Realidad sin ficciones

|M.Á. Contreras Betancor|

 

«Habrá un día en el que los historiadores enmudecerán a los propagandistas». La frase que acaba de leer es una de las que se encuentran en la cabecera de esta revista, pero visto cómo se desarrollan los acontecimientos, tengo la sospecha que más que una realidad, se ha convertido en un anhelo, en un imposible. No obstante lo dicho, siempre aparecen ranuras por las que se filtran rayos de esperanza; notarios que dan fe de que aun existe la posibilidad… por remota que parezca, de que lo imposible puede ser hecho trizas por la presión de la razón. Hacen acto de presencia seres humanos que no se rinden a pesar de las dificultades, –a veces haciendo frente a la incomprensión de sus iguales y otras a las propias contradicciones– y que deciden buscar las respuestas para entender en la medida de lo posible, qué decisiones se dejaron de tomar, por qué unos fueron encandilados por las múltiples notas de una misma flauta mientras que otros conciudadanos jamás bajaron los brazos en señal de rendición.

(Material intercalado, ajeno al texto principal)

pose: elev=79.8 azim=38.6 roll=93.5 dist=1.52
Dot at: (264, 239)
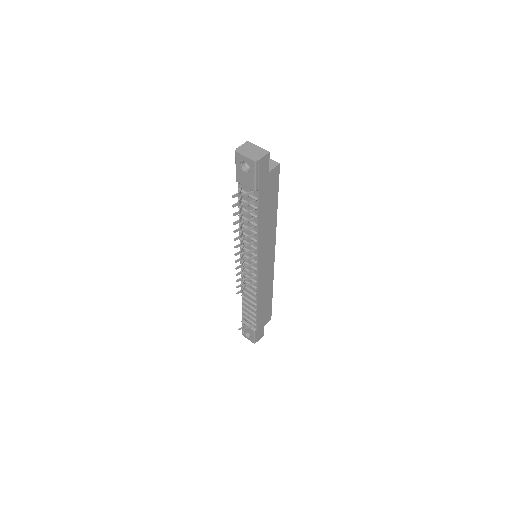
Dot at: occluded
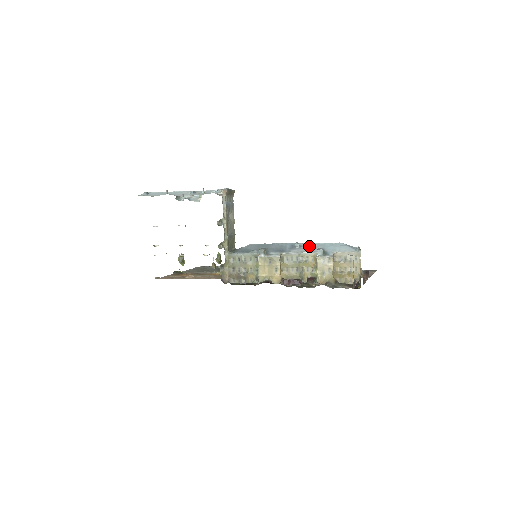
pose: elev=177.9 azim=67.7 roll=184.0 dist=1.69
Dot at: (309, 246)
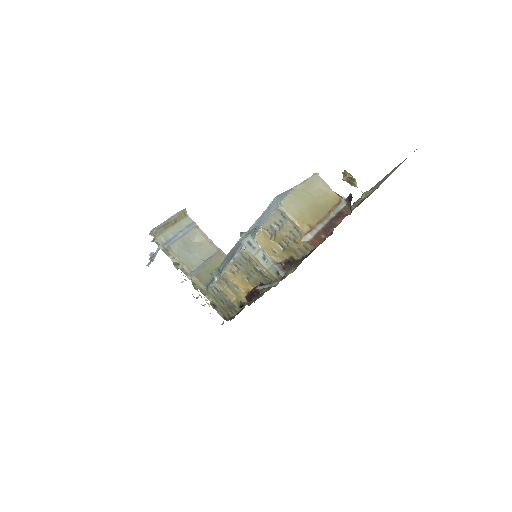
Dot at: occluded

Y son en esos procelosos océanos por donde navega la embarcación de ‘Anclados’, una novela que va mucho más allá de la ficción.

 

«No hay ficción más deudora de la cruda realidad que Anclados«

 

Desesperanza, desolación y devastación son las tres palabras que podrían conformar los cimientos sobre los que Inés Muñoz Aguirre ha levantado la torre de vigía desde la que observa el acontecer actual de su país, de Venezuela; y como sea que el periodismo corre por sus venas, ha elaborado uncrónica (una novela) en la que no hay lugar para la asepsia ni para las florituras. En ese espacio que lleva por título Anclados (Kalathos Editorial, 2018), la también escritora y dramaturga caraqueña, nos presenta el estado de ánimo de unos compatriotas que son testigos directos del advenimiento del régimen chavista.

Sin prejuicios

Nos habla de unos venezolanos del clase alta (y aunque alguno pueda sorprenderse, –malditos prejuicios–, que no son personas viles ni poseídas por una maldad fuera de todo límite), que se conocen desde su más tierna infancia, que estudiaron en los mismos colegios y a quienes la vida situará a ambos lados de una senda; unos emprenderán el camino de la gestión empresarial o del periodismo y otros abrazarán el becerro revolucionario, –por convicción y por dinero–, con algún que otro altibajo estético del que saldrán, si cabe, más cerriles. Surca Anclados el proceloso mar del pasado al que acude para contextualizar a ciertos personajes, al propio país y así entender, por qué otros son como son, y claro ahí está Elena eje sobre el que pivota la trama– que como afirma una amiga: se debate entre el pasado y el presente… corre entre la popa y la proa de su barco.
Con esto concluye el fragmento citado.